Could you find every line in the entries below that holds the word "linecap" and copy it?

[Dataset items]
------------------------------------------------------------

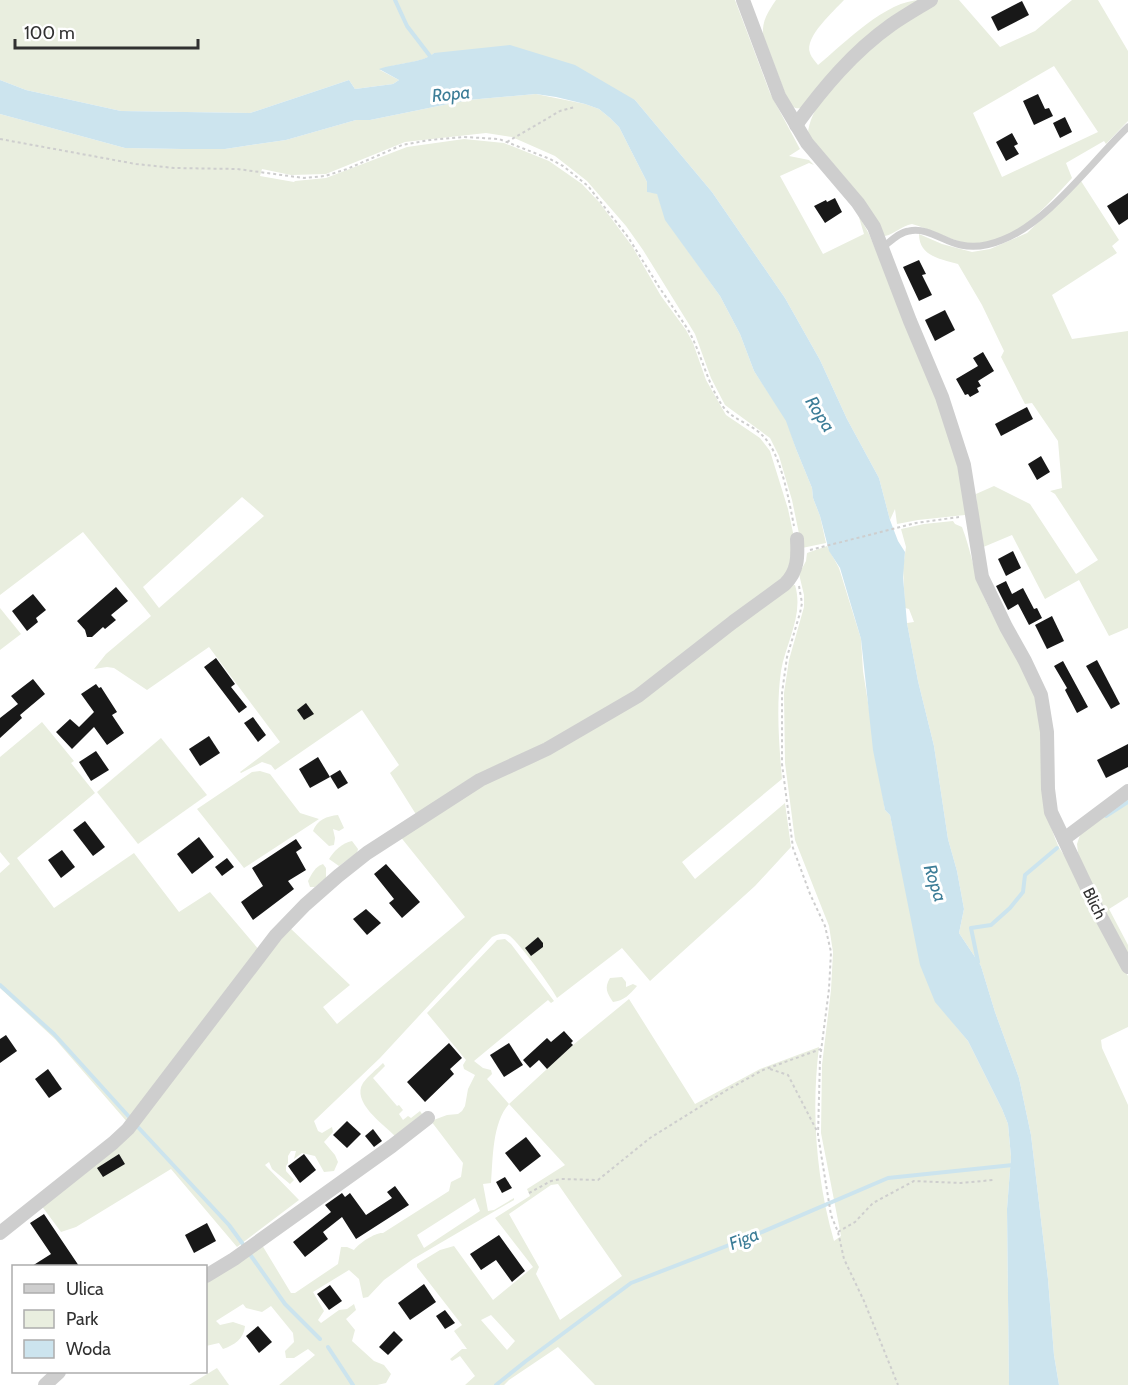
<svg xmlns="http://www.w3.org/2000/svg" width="1128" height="1385" font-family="Cabin,sans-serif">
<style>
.green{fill:#e9eedf;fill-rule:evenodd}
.water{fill:#cce4ee}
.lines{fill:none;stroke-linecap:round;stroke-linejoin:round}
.stream{stroke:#cce4ee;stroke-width:4}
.building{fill:#181818}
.path{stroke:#cecece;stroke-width:2;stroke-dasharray:3 3;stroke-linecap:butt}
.service{stroke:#cecece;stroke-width:7}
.minor{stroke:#cecece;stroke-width:14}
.labels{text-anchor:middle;stroke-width:6;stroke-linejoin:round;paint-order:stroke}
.street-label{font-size:16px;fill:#313131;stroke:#fff}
.water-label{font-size:18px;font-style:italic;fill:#3c7d97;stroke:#fff}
</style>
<rect width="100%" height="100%" fill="#fff"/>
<g class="green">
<path d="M0,0H735L770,93L800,149L789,156L809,160L814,165L809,163L780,176L823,254L864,234L858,214L869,234C907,324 953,415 967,513L965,515L918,520L897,524L895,509L890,520L879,478L847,419L820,360L785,298L712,192L635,100L434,53C422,64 397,62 380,70L399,80L393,84L355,89L349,80L250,113L121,111L26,90L0,80Z"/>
<path d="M776,0H844C834,11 804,37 810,53C811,57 816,62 818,65C845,43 886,0 921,0L805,107C796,110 793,108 788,101L763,35C762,20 768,12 776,0Z"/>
<path d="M938,0H959L1000,47L1035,31L1072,0H1098L1128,51V121L1106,144L1104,141L1066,163L1072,178C1046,206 1009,253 965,243C949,239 929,229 912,224C901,226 895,234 885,236L881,234L864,200L808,134C811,88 899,20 938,0ZM1054,66L1098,132L1002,177L973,113Z"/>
<path d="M536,94L585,104L599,109L610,118L619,127L647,182V192L657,193L666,220L720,296L740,334L754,371L787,421L796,449L812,488L813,498L820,516L826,543L802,548L792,500L779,456L770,438L725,405L711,378L695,334L643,250L626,226L587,181L555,156L512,137L486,133L405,142L326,174L291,175L262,169L260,176L294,182L295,181L326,178L407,147L464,139L504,143L549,161L582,184L599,202L632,246L661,296L686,330L693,343L706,380L726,415L760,438L770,451L788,509L795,542L789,572L655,680L417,816L390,773L399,765L362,710L275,770L271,765L262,762L241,773L240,772L280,742L209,647L147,690L114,668L107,667L94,669L106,654L151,616L83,532L0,595V114L125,148L182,149H225L258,144L286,140L356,120H370L468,100ZM242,497L264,516L159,608L143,587Z"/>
<path d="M1081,181L1119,240L1112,246L1117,253L1052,295L1072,339L1128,331V628L1109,636L1079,580L1045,599L1012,535L981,548L976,494L994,486L1030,504L1076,574L1098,560L1055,494L1050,491L1062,488L1058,441L1032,403L1025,404L1001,357L1004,351L982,305L958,264C940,259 919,256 919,234L942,244L972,252L990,249L1027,233Z"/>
<path d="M953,521L955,524L962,527C971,550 974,574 984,597C1001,636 1033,674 1040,717C1046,758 1036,790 1052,830C1056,841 1059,850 1067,858L1112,949L1128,976V1027L1101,1040L1102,1048L1128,1105V1385H1059L1054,1355L1048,1279L1031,1135L1019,1078L995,1012L981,966L959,933L964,909L957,871L948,839L934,746L918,681L907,623L914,622L909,609L905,608L903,568L906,547L901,529L924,524Z"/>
<path d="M827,546L839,568L861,639L863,671L885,810L890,815L904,881L954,1024L968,1041L1002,1109L1008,1124L1011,1157L1007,1209L1009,1385H595L558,1347L509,1380L504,1385H465L475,1376L460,1356L452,1361L450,1359L462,1349H467L454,1331L462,1325L417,1267V1264L440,1250L454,1246L493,1300L533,1267L495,1218L530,1196L527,1189L565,1165L509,1104C492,1123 493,1159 491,1183L483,1184L488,1211L494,1210L514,1198V1200L413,1259L384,1280L368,1297L363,1298L359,1279L349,1270L313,1292L324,1311L318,1320L321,1323L339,1310L347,1309L354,1304L356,1310L346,1319L355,1330L352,1341L374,1361L384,1365L391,1374L386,1383L377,1385H279L315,1355L308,1349L294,1358H286L285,1351L294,1342L293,1333L271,1306L262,1312L246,1308L243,1304L216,1321L220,1325L233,1322L245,1326C244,1339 234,1345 223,1349L219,1343L206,1346V1277L262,1245L291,1293H295L338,1264L341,1247H347L354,1250C359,1243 376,1232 383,1233L449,1191L451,1182L461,1177L463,1163L431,1121L447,1115L458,1114L462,1111L465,1106L468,1089L475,1075L464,1069L463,1065L466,1060L427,1013L497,940L505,939L511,944L554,1001L551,1003L548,1000L474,1061L483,1068L491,1070L492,1074L487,1079L509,1104L573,1045L629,999L695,1104L760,1069L819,1047C811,1111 816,1178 834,1241L841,1236L821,1133L822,1065L831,990L833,952L829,926L795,840L785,763L784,693L789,660L804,607V595L799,574L806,561L807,553ZM558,1184L622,1276L560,1320L536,1274L539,1267L509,1214L551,1185ZM475,1198L480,1211L424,1248L417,1235ZM491,1315L515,1341L507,1350L481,1320Z"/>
<path d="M795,585C804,615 786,642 781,671C776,707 779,744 782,779L682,862L695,879L785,803L791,847L755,886L650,981L622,948L557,998C551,986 520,944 510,936C504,932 498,934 492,937L380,1058L314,1121L318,1131L322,1133L332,1127L333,1132L324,1142L335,1155L338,1162L334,1171L324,1172L315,1156L302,1153L294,1159L296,1151H291L288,1156V1163L286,1166V1171L294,1180L290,1184L272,1169L269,1162L265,1165L299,1200L237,1247L171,1169L76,1227L61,1232L41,1205L103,1157L289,927L350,985L323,1007L337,1024L465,917L399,835L481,783L537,758L786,586Z"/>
<polygon points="0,608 21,634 0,650"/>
<polygon points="42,722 74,761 71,763 95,793 17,858 54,908 134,853 179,912 210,892 260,951 128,1123 55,1039 0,988 0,873 10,864 0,852 0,757"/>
<polygon points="161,738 207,795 138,844 97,792"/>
<polygon points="260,771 270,774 300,813 319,819 244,868 197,809 252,772"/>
<polygon points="1128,799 1128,897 1109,909 1128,945 1128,954 1083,868 1078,853 1077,844 1080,835"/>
<path d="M338,815L344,828L339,831L333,829L335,838L334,845L329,846L313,831C317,820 327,816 338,815Z"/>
<path d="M352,841L358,849L357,853L339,866L329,859C334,851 342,843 352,841Z"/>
<path d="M323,864L326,868V878L315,887H310L308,881C312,873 315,867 323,864Z"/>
<path d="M622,977L626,982V987L633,984L637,986C630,994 624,1001 613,1002C607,993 604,988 610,978Z"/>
<path d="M383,1063L385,1066L373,1078L397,1106L399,1105L403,1110L399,1114L403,1120L408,1116L411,1118L420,1111L422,1114L395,1136C383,1124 351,1102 363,1083C368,1076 377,1069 383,1063Z"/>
<polygon points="217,1368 229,1385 189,1385"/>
</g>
<path class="water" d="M510,45L575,65L635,100L712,192L785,298L820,360L847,419L879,478L890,520L898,541L905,552L903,577L907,623L918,681L934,746L948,839L957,871L964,909L959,933L981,966L995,1012L1019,1078L1031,1135L1048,1279L1054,1355L1059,1385H1009L1007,1209L1011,1157L1008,1124L1002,1109L968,1041L935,1002L920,965L890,815L885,810L873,750L861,639L840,568L829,551L820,516L813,498L812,488L796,449L786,421L754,371L740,334L720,296L665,220L657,194L647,192V182L619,127L610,118L599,109L585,104L556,97L536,94L468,100L370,120H356L286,140L258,144L225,149H182L125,148L0,114V80L26,90L121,111L250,113L349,80L355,89L393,84L399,80L379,69C395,63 423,63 434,53Z"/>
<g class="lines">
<g class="stream">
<polyline points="395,0 407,26 433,60"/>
<polyline points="1106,816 1128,802"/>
<polyline points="978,962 971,928 991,925 1010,908 1023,892 1025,875 1057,848"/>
<polyline points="0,985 54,1034 131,1119"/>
<polyline points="136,1125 229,1225 245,1247"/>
<polyline points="249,1253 285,1304 320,1339"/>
<polyline points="328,1347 353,1385"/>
<polyline points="496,1385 526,1361 631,1283 755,1235 888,1178 1013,1165"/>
</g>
</g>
<g class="building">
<polygon points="1022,1 1029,15 998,31 991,17"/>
<polygon points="1038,94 1045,109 1049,108 1053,116 1034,125 1023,101"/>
<polygon points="1065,117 1072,132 1060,138 1053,123"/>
<polygon points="1012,133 1018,144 1014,146 1019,154 1006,161 996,142"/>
<polygon points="1128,193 1128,219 1119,225 1107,206"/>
<polygon points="835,198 842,212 825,223 814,206 826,200 827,202"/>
<polygon points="919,260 926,274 922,275 932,295 919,301 903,267"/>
<polygon points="945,310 955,330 935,341 925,320"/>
<polygon points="983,352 994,371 978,381 981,386 977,388 979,392 970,397 968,394 965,395 956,379 978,366 973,358"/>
<polygon points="1027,407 1033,419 1001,436 995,424"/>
<polygon points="1041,456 1050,472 1037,480 1028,464"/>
<polygon points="1013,551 1021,568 1006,576 998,559"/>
<polygon points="1006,581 1012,594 1023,588 1034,609 1037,608 1042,618 1029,625 1018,604 1008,610 996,586"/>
<polygon points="116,587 128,601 111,615 116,620 105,629 103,627 92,637 87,637 85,630 77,621"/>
<polygon points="33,594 46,610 36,618 38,622 27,631 12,611"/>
<polygon points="1052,616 1064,641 1047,649 1035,625"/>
<polygon points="216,658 235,684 231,687 247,707 239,713 204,667"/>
<polygon points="1097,660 1120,704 1111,709 1086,666"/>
<polygon points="1063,661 1088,707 1077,713 1065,690 1067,688 1054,666"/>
<polygon points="33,679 45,694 20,715 22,718 0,738 0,718 18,704 11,696"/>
<polygon points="96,684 99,688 101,687 117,712 112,715 124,733 107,745 94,727 72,749 56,732 70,719 79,727 94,712 81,694"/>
<polygon points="306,703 314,714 304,720 297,710"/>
<polygon points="253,717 266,735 258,742 244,723"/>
<polygon points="209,736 220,753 200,766 189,749"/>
<polygon points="1128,744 1128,767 1106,778 1097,760"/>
<polygon points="96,751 109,770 91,781 79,762"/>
<polygon points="318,757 330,777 310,788 299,769"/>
<polygon points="340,770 348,783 338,789 330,776"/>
<polygon points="85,821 105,847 93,856 73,830"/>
<polygon points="199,837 214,857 192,874 177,854"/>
<polygon points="296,839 302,848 296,852 306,870 288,881 294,889 253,920 241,902 263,886 252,868"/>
<polygon points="62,850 75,867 61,878 48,860"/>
<polygon points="227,858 234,867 222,876 215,867"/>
<polygon points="386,864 420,902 402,918 389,903 394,899 374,874"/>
<polygon points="366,909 381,923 367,935 353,919"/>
<polygon points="538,937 543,943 543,947 531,956 525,948"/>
<polygon points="564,1031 573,1041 571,1043 573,1045 547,1069 539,1060 530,1068 523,1060 547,1038 551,1042"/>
<polygon points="6,1035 17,1051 0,1063 0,1039"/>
<polygon points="449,1043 462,1058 450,1069 454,1074 425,1102 407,1082"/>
<polygon points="509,1043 523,1065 504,1077 490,1055"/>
<polygon points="48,1069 62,1089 49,1098 35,1079"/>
<polygon points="347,1121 361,1134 347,1148 333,1135"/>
<polygon points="373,1129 382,1141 374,1147 365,1136"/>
<polygon points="526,1137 541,1156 520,1172 505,1153"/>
<polygon points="119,1154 125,1164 103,1177 97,1168"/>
<polygon points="304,1154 316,1170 300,1183 288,1166"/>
<polygon points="505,1177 512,1188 502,1193 496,1182"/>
<polygon points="395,1186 409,1205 356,1239 342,1217 323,1232 328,1239 305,1257 293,1242 331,1212 325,1205 342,1193 345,1197 350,1193 366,1215 392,1198 387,1192"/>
<polygon points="44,1214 79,1266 32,1266 51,1254 30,1223"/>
<polygon points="207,1223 216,1241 194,1253 185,1235"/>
<polygon points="499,1235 525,1271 512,1282 496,1260 481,1270 470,1254"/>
<polygon points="424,1284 436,1302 410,1320 398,1303"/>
<polygon points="330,1285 342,1301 329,1310 317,1294"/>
<polygon points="445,1310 455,1323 445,1329 436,1316"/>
<polygon points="258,1326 272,1342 259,1353 246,1336"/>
<polygon points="394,1331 403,1340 388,1355 379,1347"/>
</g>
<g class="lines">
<g class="path">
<path d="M0,139L136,164L174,168L237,169L304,178L325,176L347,169L402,145L430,140L464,137L499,139L550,159L563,166L588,186L628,237L659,287L687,328C702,353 707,385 724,408C734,420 751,424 762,435C781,452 789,501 794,526"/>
<polyline points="507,142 560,111 575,107"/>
<polyline points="810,550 916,523 959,517"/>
<polyline points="799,586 802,603 800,613 787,657 782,693 782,764 793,848 810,894 825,926 831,952 829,989 820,1059 818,1135 831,1215 838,1232 844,1259 864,1301 898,1385"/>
<polyline points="770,1069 788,1075 817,1131"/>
<polyline points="529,1193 551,1181 561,1179 598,1180 650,1138 727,1090 763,1070 821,1049"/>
<polyline points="838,1232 855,1222 873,1203 914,1181 961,1183 993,1180"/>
</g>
<path class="service" d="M882,248C890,242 899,232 909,231C928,227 944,242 961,245C974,248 990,245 1002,240C1048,223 1092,161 1128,127"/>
<g class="minor">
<polyline points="743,0 779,96 788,111 807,143 858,203 874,227 910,321 942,397 964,465 982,577 1006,627 1025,661 1041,695 1047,732 1048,789 1051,812 1099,913 1128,967"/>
<path d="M796,125C823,88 853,52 891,25C904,16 918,8 931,0"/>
<polyline points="1064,839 1128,791"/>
<path d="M0,1233L113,1143L128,1129L276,935L305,905L338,876L367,853L480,780L547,749L638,696L733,622L785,584C798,571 798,557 797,539"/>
<polyline points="206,1276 234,1259 392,1146 428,1118"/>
<polyline points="45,1385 59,1372"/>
</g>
</g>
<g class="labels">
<g class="street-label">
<text transform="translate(1095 903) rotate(64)" y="6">Blich</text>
</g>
<g class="water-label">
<text transform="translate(451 94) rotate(-6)" y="6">Ropa</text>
<text transform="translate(820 414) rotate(58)" y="6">Ropa</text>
<text transform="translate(935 883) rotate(72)" y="6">Ropa</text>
<text transform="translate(744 1239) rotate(-22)" y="6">Figa</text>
</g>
</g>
<rect x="12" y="1265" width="195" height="108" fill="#ffffff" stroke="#adadad" stroke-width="1.5"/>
<rect x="24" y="1284" width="30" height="9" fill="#cecece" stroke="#adadad" stroke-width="1.5"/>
<text x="66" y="1295" font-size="18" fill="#313131">Ulica</text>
<rect x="24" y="1310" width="30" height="18" fill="#e9eedf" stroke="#adadad" stroke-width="1.5"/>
<text x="66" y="1325" font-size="18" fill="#313131">Park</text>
<rect x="24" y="1340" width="30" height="18" fill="#cce4ee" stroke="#adadad" stroke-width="1.5"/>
<text x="66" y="1355" font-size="18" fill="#313131">Woda</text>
<path d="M15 39v9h183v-9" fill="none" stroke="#313131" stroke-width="3"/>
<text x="24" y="39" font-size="18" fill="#313131" stroke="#ffffff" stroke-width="4.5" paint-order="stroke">100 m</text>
</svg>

------------------------------------------------------------

### EXERCISE OUTPUT
.lines{fill:none;stroke-linecap:round;stroke-linejoin:round}
.path{stroke:#cecece;stroke-width:2;stroke-dasharray:3 3;stroke-linecap:butt}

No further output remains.